In April, 1940 during the German invasion Weserubung the ship MV Seattle came under crossfire between the German cruiser Karlsruhe and the Norwegian coastal fortress Odderoya. The Seattle was on its way to Kristiansand when the Karlsruhe began firing on the Seattle with it's 150mm cannons. Within a short few minutes the Seattle caught fire. The crew abandoned ship and over the next few days the Seattle continued to burn and drift through the fjord. Eventually the Seattle sunk in the deep at Dvergsnestangen where it is located now.
Since the Seattle's discovery in 1988 the wreck has become a popular dive site. The wreck lies on a slope with the stern at approximately 24 meters depth and the bow close to 72 meters. Wrecking diving can be dangerous and especially at these depths. Recently a pair of divers were reported missing after diving on the Seattle. The divers had a dive plan consisting of a dive to 48 meters on 23% nitrox as main gas and two stage bottles with one at 48% nitrox and the other 70% nitrox for decompression. Their plan was to dive the outside of the wreck and take a shallow ascent through the cargo room. The surface dive buddies reported the missing divers 30 minutes after their scheduled return.
Robert Sorheim Olsen of Neptun Marine Consulting was asked by the Norwegian Police to aid in searching the internal structure of the Seattle for the missing divers.
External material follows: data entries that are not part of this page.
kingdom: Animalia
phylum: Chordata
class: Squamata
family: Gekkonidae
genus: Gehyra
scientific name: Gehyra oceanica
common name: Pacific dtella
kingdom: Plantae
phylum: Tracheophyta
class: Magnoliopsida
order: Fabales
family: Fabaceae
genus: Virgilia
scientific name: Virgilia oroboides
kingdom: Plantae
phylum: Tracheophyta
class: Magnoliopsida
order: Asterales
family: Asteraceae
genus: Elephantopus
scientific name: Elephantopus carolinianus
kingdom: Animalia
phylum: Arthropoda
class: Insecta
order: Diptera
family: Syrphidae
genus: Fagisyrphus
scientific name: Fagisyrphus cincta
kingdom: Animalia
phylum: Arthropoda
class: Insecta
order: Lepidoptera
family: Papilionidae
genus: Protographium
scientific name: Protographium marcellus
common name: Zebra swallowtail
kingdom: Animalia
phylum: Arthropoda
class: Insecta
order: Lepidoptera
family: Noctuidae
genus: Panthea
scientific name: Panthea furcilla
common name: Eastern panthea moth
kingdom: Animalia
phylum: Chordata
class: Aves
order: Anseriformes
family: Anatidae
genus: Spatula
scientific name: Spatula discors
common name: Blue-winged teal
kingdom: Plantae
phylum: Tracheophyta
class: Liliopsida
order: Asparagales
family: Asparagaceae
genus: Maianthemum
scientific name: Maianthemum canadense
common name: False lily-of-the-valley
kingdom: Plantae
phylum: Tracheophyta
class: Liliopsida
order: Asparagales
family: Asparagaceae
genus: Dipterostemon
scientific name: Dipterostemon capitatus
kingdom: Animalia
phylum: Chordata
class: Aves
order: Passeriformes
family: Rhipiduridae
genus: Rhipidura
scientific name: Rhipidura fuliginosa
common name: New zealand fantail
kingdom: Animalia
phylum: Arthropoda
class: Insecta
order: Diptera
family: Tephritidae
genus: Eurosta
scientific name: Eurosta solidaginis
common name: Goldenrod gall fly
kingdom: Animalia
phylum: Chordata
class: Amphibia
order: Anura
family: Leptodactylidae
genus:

After arriving in Kristiansand Robert created a plan for the search. Using plans of the Seattle and the knowledge of a dive guide with more than 100 dives on the Seattle a methodical search pattern from stern to bow approach was determined the best approach.
Leading up to the internal search the fire department rescue divers, coast guard and military had searched the area surrounding the wreck. Additionally Norwegian based company Seabed Services spent five days searching the outside using a Buster MK III and side scan sonar.
The conditions were not favorable during the search with strong current flow heading out to the North Sea. Robert managed to get the LBV deployed and begin the planned search pattern from stern to bow. The powerful thrusters, 4-axis maneuverability and low drag tether enabled Robert to successfully penetrate the wreck. Fitted with a Tritech Micron scanning sonar and utilizing the ship plans navigation through the wreck was easily managed. There were trying times as the tether would entangle on the wreck, but the LBV fitted with a grabber was always able to free itself. At one stage parts of the cargo room collapsed, but fortunately Robert was able to maneuver the LBV and avoid getting stuck.
After two long days operating and covering three levels with penetrations up to 30 meters Robert was able to confirm that the divers were not within the wreck. The combination of diver knowledge, plans, high-resolution video and scanning sonar imagery ensured that no area was left unsearched. Robert's competent operator skills, patience and a capable ROV system were critical to the search and as a result the wreck was successfully cleared without putting further divers in harm's way.